■ Your goal: Each line of the records needs to be written out exactly, with any image left out.

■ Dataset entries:
______

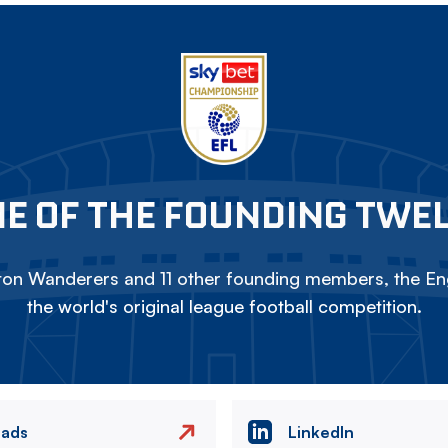
E OF THE FOUNDING TWE
on Wanderers and 11 other founding members, the Eng
the world's original league football competition.
eads
LinkedIn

______

■ Task response:
E OF THE FOUNDING TWE
on Wanderers and 11 other founding members, the Eng
the world's original league football competition.
eads
LinkedIn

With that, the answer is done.